### Source
START
I don't consider myself any kind of web expert, but I've been a web developer for about ten years, and most of all, I'm a critic user; so I'd like to say a few words about the Free/OSS websphere I've seen.

1. Have the relevant info.

This is probably the easiest one. Here's the list of what the website should say:

  • What is the project; brief explanation required, a separate detailed explanation is a bonus (that's in addition to the brief one, not instead of). If your project is so obscure that people have to understand a few concepts before they can even have an explanation, then write the explanation assuming they do, and sprinkle it liberally with links to Wikipedia or whatever you prefer.
  • Project status. Is it vapourware, usable work-in-progress, stable, abandoned? That's a reasonably important piece of information.
  • Latest release: number (or name) and date, download link(s).
  • Contact info: how to report bugs at least. Maybe you or your community provide some measure of support, maybe not; but at least a channel for reporting bugs is an absolute must. For a more normal project, where to ask questions (mailing list, irc), and how to contribute, are also common.

And the nice-to-haves:

  • Documentation; even if your documentation is very good, mirror it online.
  • Brainstorming area: a wiki or board is great as brewing grounds for ideas which may become documentation.
  • Browseable, searchable bug/defect/TODO database.
  • Marketing area: say why your product is great, dazzle visitors with screenshots or screencasts or code samples or whatever, make them want it.
  • Egotrip area: give some praise to important contributors, including yourself if you wish. That gives people an incentive to contribute.

2. Don't make the news page the front page.

Your site is not a blog. Visitors have no interest whatsoever on knowing that a new version is out, or one of the developers is on vacation, or the lead developer's dog had puppies, if they don't know what your project is yet.
END
### Job 1
Reproduce word for word the passage on open-source project websites from "I don't consider" to "date, download link(s).".
The passage on open-source project websites and the data entries are separate material with no connection to each other.

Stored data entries
START
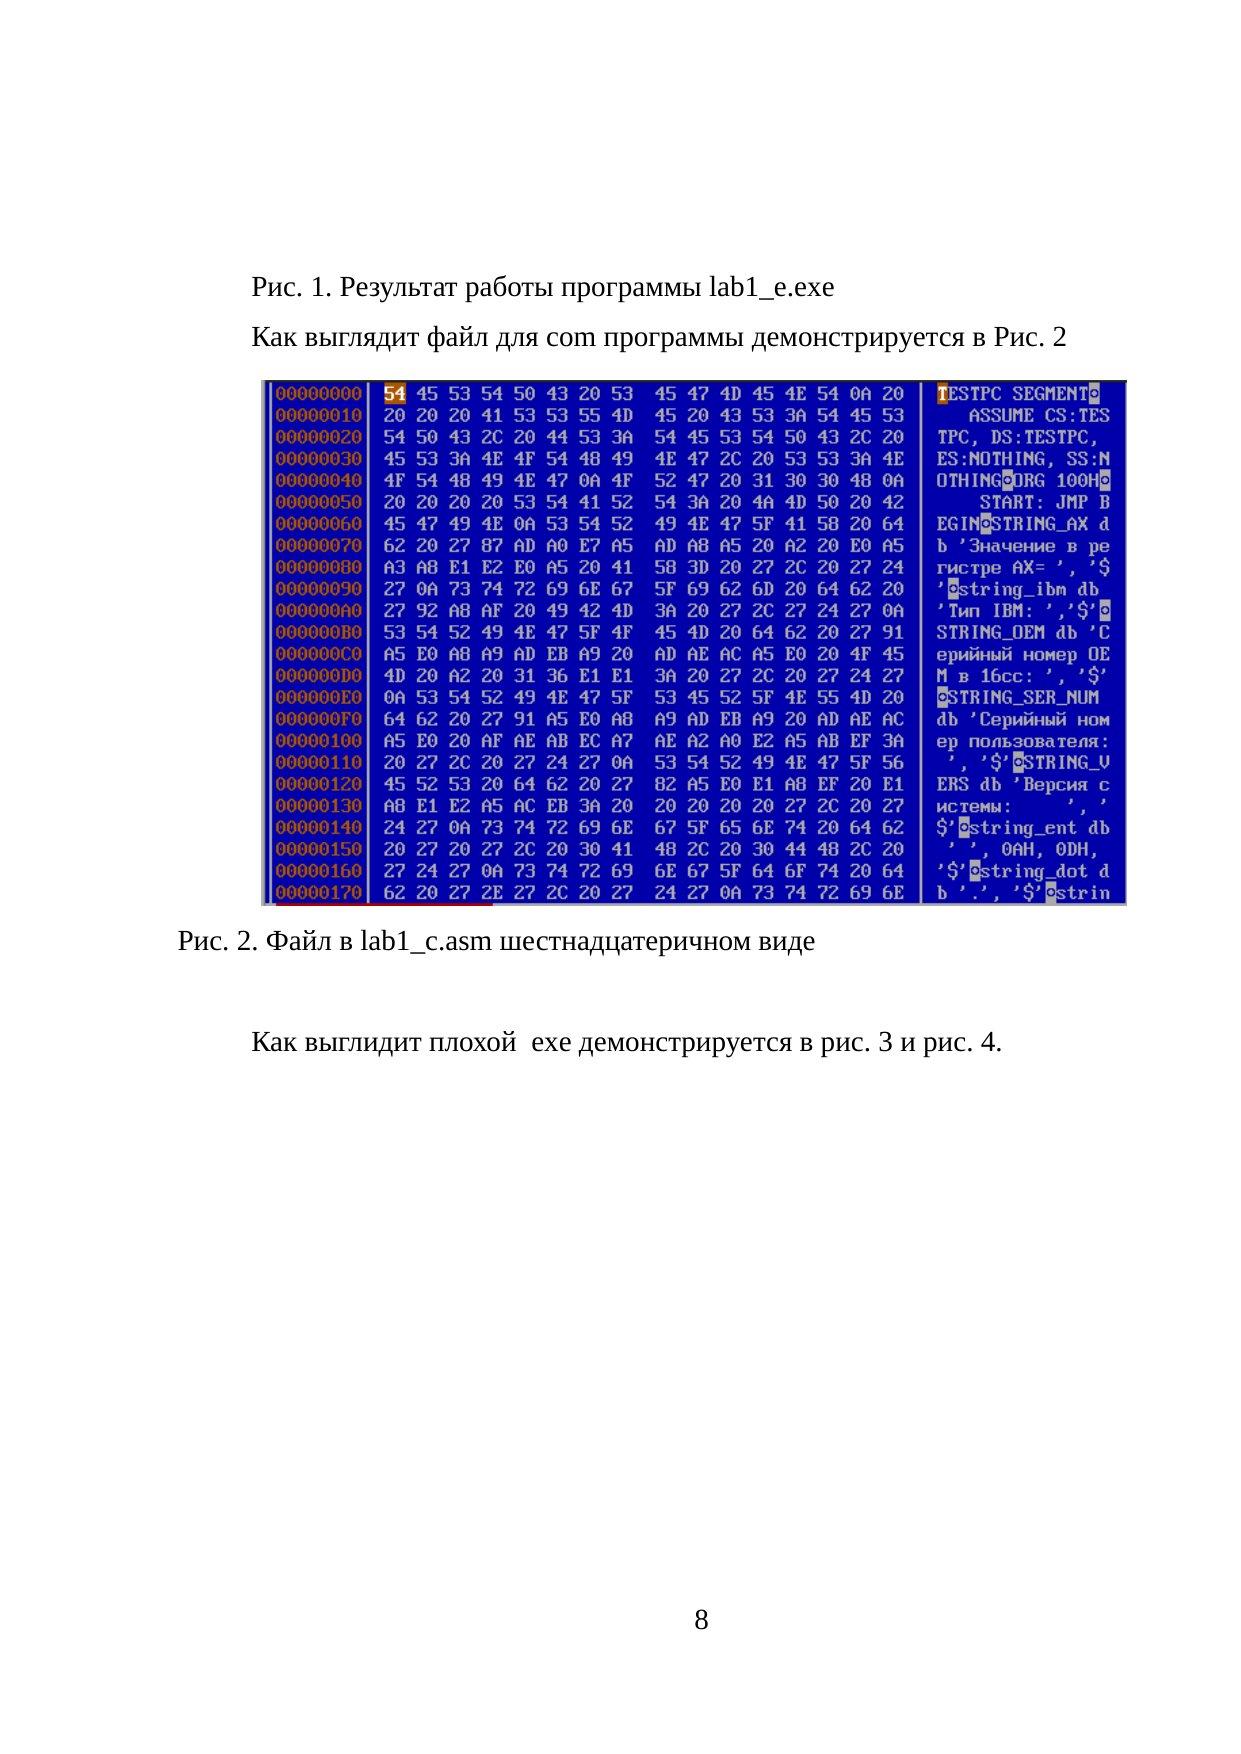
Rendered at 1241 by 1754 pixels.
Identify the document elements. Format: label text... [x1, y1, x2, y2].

picture [261, 380, 1127, 906]
text Рис. 1. Результат работы программы lab1_e.exe [177, 269, 1152, 303]
text Рис. 2. Файл в lab1_c.asm шестнадцатеричном виде [177, 873, 1152, 957]
text Как выглидит плохой exe демонстрируется в рис. 3 и рис. 4. [177, 1024, 1152, 1057]
text Как выглядит файл для com программы демонстрируется в Рис. 2 [177, 319, 1152, 353]
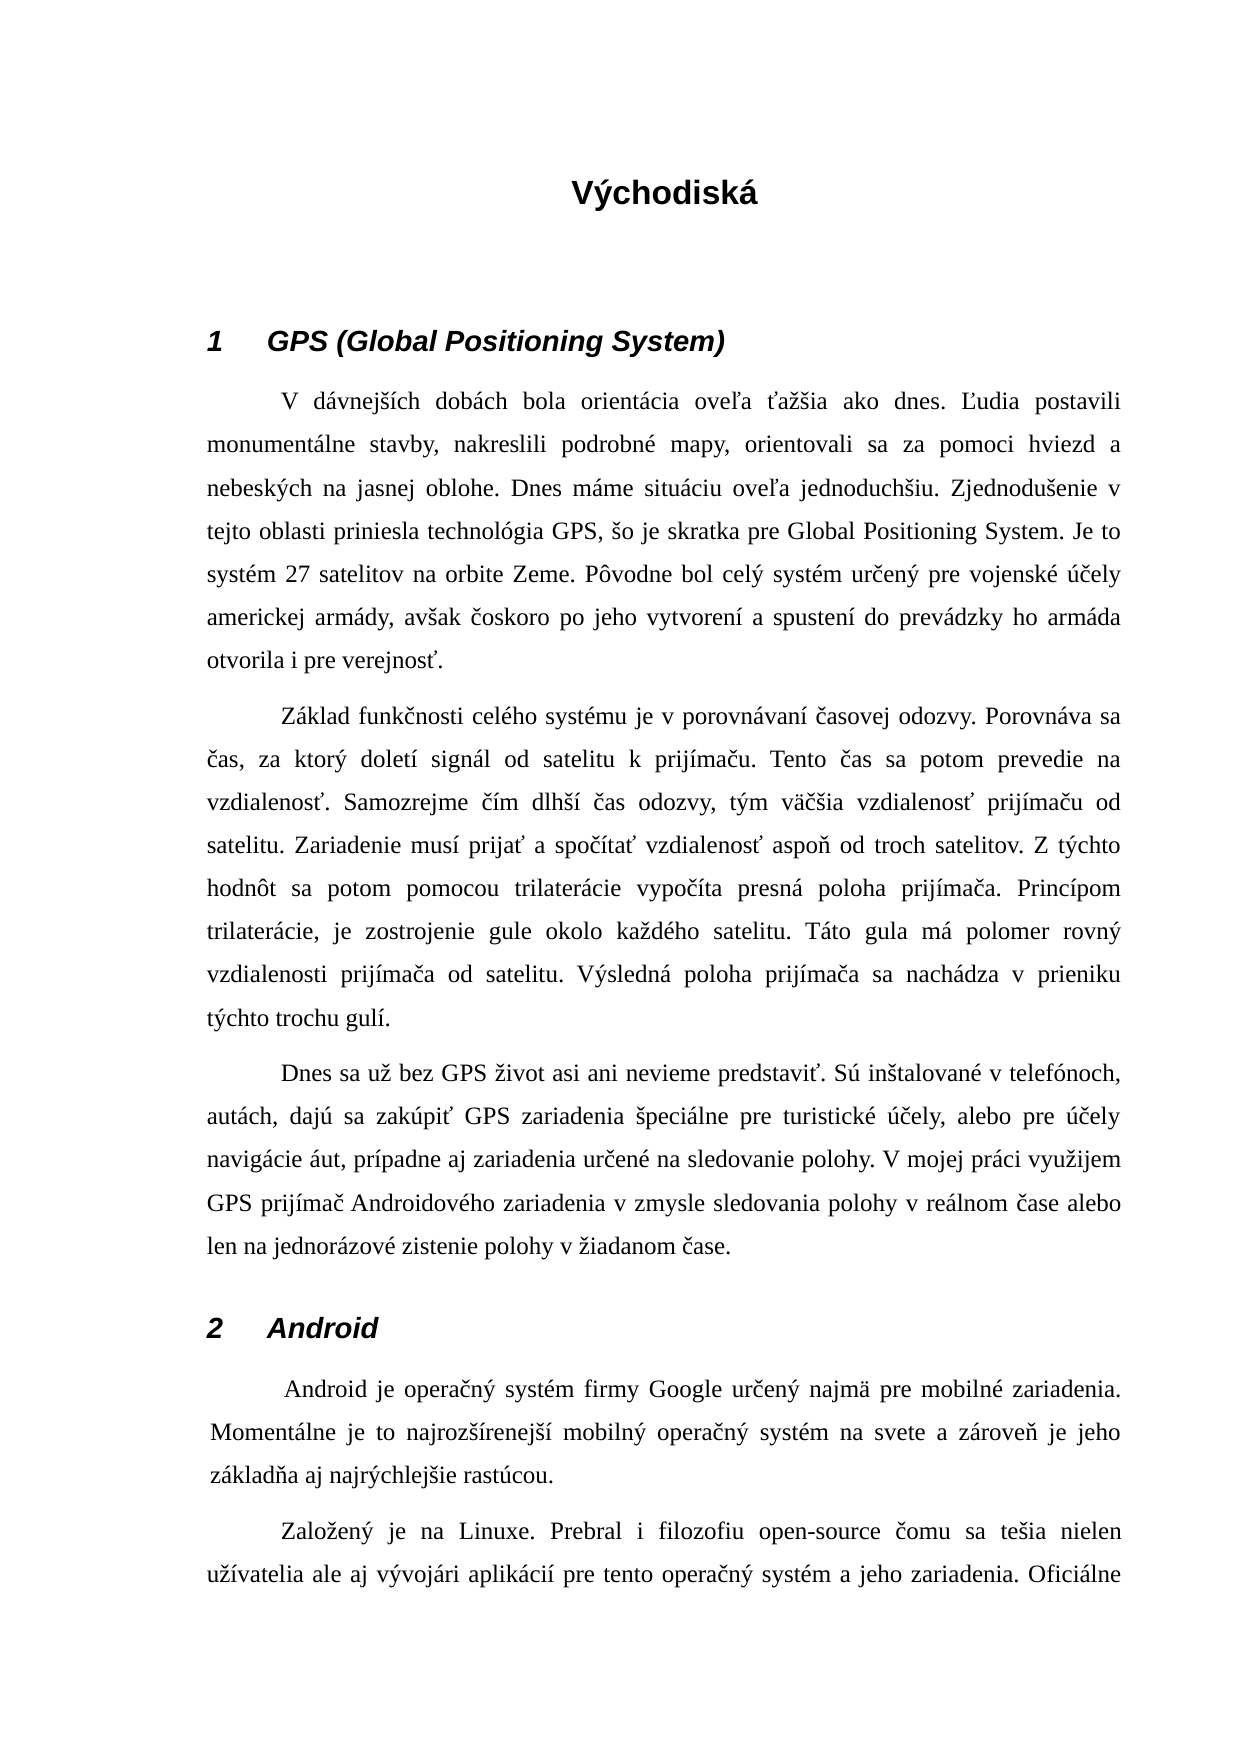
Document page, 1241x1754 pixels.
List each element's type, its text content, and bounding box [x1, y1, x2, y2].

subtitle Android [207, 1311, 1122, 1345]
subtitle GPS (Global Positioning System) [207, 324, 1122, 357]
text Dnes sa už bez GPS život asi ani nevieme predstaviť. Sú inštalované v telefónoch, autách, dajú sa zakúpiť GPS zariadenia špeciálne pre turistické účely, alebo pre účely navigácie áut, prípadne aj zariadenia určené na sledovanie polohy. V mojej práci využijem GPS prijímač Androidového zariadenia v zmysle sledovania polohy v reálnom čase alebo len na jednorázové zistenie polohy v žiadanom čase. [207, 1058, 1122, 1259]
subtitle Východiská [207, 173, 1122, 211]
text Založený je na Linuxe. Prebral i filozofiu open-source čomu sa tešia nielen užívatelia ale aj vývojári aplikácií pre tento operačný systém a jeho zariadenia. Oficiálne [207, 1516, 1122, 1588]
text Základ funkčnosti celého systému je v porovnávaní časovej odozvy. Porovnáva sa čas, za ktorý doletí signál od satelitu k prijímaču. Tento čas sa potom prevedie na vzdialenosť. Samozrejme čím dlhší čas odozvy, tým väčšia vzdialenosť prijímaču od satelitu. Zariadenie musí prijať a spočítať vzdialenosť aspoň od troch satelitov. Z týchto hodnôt sa potom pomocou trilaterácie vypočíta presná poloha prijímača. Princípom trilaterácie, je zostrojenie gule okolo každého satelitu. Táto gula má polomer rovný vzdialenosti prijímača od satelitu. Výsledná poloha prijímača sa nachádza v prieniku týchto trochu gulí. [207, 701, 1122, 1031]
text V dávnejších dobách bola orientácia oveľa ťažšia ako dnes. Ľudia postavili monumentálne stavby, nakreslili podrobné mapy, orientovali sa za pomoci hviezd a nebeských na jasnej oblohe. Dnes máme situáciu oveľa jednoduchšiu. Zjednodušenie v tejto oblasti priniesla technológia GPS, šo je skratka pre Global Positioning System. Je to systém 27 satelitov na orbite Zeme. Pôvodne bol celý systém určený pre vojenské účely americkej armády, avšak čoskoro po jeho vytvorení a spustení do prevádzky ho armáda otvorila i pre verejnosť. [207, 386, 1122, 674]
text Android je operačný systém firmy Google určený najmä pre mobilné zariadenia. Momentálne je to najrozšírenejší mobilný operačný systém na svete a zároveň je jeho základňa aj najrýchlejšie rastúcou. [210, 1374, 1122, 1489]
END
### Job 2
Return every line of the entries that contains the string "subtitle".

### Full solution 1
I don't consider myself any kind of web expert, but I've been a web developer for about ten years, and most of all, I'm a critic user; so I'd like to say a few words about the Free/OSS websphere I've seen.

1. Have the relevant info.

This is probably the easiest one. Here's the list of what the website should say:

  • What is the project; brief explanation required, a separate detailed explanation is a bonus (that's in addition to the brief one, not instead of). If your project is so obscure that people have to understand a few concepts before they can even have an explanation, then write the explanation assuming they do, and sprinkle it liberally with links to Wikipedia or whatever you prefer.
  • Project status. Is it vapourware, usable work-in-progress, stable, abandoned? That's a reasonably important piece of information.
  • Latest release: number (or name) and date, download link(s).

### Full solution 2
subtitle Android [207, 1311, 1122, 1345]
subtitle GPS (Global Positioning System) [207, 324, 1122, 357]
subtitle Východiská [207, 173, 1122, 211]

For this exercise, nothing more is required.